Water can be in three main aggregate states: liquid, firm and gaseous. Steam, in turn, is nonsaturated and saturated - having the identical temperature and pressure with the boiling water. If temperature of water vapor at increase in pressure exceeded 100 degrees Celsius, then such steam is called superheated. Often when studying a school course of physics or when carrying out technological process there is a task: to determine pressure of water vapor under some specific conditions.
Instruction
1. Let's say you were given the following task: in a certain metal vessel filled in water in quantity which is equal to a quarter of its volume. After that the vessel was closed hermetically and heated to temperature equal to 500 OS. If to present that all water which was in a vessel evaporated what pressure of this steam will be? At first the vessel contained one water (its quantity which turned into gaseous state is insignificant a little therefore it can be neglected). Designate its weight as m, and volume as V1. Therefore, density of water will be calculated on a formula: ρ1 = m/V1.
2. After heating in a vessel there was one water vapor of the same mass of m, but the bigger volume of V2 borrowing four times. Therefore, density of water vapor is equal: ρ2 = ρ1/4.
3. Now transfer temperature from degrees Celsius to degrees Kelvin. 500 degrees Celsius are approximately equal to 773 degrees Kelvin (273 + to Shopping center).
4. Write the universal equation of Mendeleyev-Klapeyrona.
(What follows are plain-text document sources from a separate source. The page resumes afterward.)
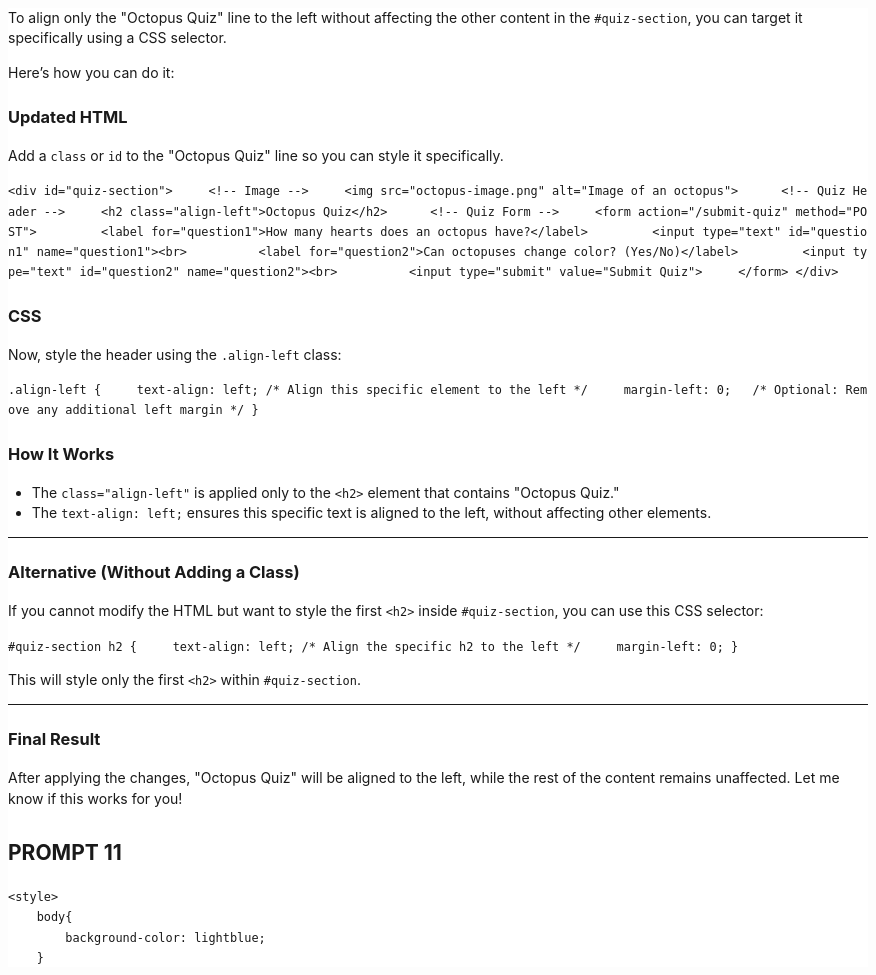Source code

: To align only the "Octopus Quiz" line to the left without affecting the other content in the `#quiz-section`, you can target it specifically using a CSS selector.

Here’s how you can do it:

### Updated HTML

Add a `class` or `id` to the "Octopus Quiz" line so you can style it specifically.

`<div id="quiz-section">     <!-- Image -->     <img src="octopus-image.png" alt="Image of an octopus">      <!-- Quiz Header -->     <h2 class="align-left">Octopus Quiz</h2>      <!-- Quiz Form -->     <form action="/submit-quiz" method="POST">         <label for="question1">How many hearts does an octopus have?</label>         <input type="text" id="question1" name="question1"><br>          <label for="question2">Can octopuses change color? (Yes/No)</label>         <input type="text" id="question2" name="question2"><br>          <input type="submit" value="Submit Quiz">     </form> </div>`

### CSS

Now, style the header using the `.align-left` class:

`.align-left {     text-align: left; /* Align this specific element to the left */     margin-left: 0;   /* Optional: Remove any additional left margin */ }`

### How It Works

*   The `class="align-left"` is applied only to the `<h2>` element that contains "Octopus Quiz."
*   The `text-align: left;` ensures this specific text is aligned to the left, without affecting other elements.

* * *

### Alternative (Without Adding a Class)

If you cannot modify the HTML but want to style the first `<h2>` inside `#quiz-section`, you can use this CSS selector:

`#quiz-section h2 {     text-align: left; /* Align the specific h2 to the left */     margin-left: 0; }`

This will style only the first `<h2>` within `#quiz-section`.

* * *

### Final Result

After applying the changes, "Octopus Quiz" will be aligned to the left, while the rest of the content remains unaffected. Let me know if this works for you!

## PROMPT 11

<!DOCTYPE html>
<html lang="en">

<head>
    <meta charset="UTF-8">
    <title>The Fascinating World of Octopuses</title>

    <style>
        body{
            background-color: lightblue;
        }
Of course, strongly heated water vapor cannot be considered at all as ideal gas which condition it describes, but the error in calculations will be rather small. P2V2 = mRT/µ or, transforming it taking into account that V2 is four times more, than V1: 4P2V1 = mRT/µ. Where P2 – that pressure of water vapor which you need to find; R – universal gas constant approximately equal 8.31; T – temperature in degrees Kelvin (773); and µ – the molar mass of water (or water vapor), equal 18 grams/mol (0.018 kg/mol).
5. Thus, at you the formula turns out: P2 = mRT/4V1 µ. However as initial volume of V1 = m/ρ1, total type of the equation is as follows: P2 = ρ1RT/4µ. Having substituted the known sizes in a formula, and knowing what water density is equal to, calculate the required size of pressure of water vapor.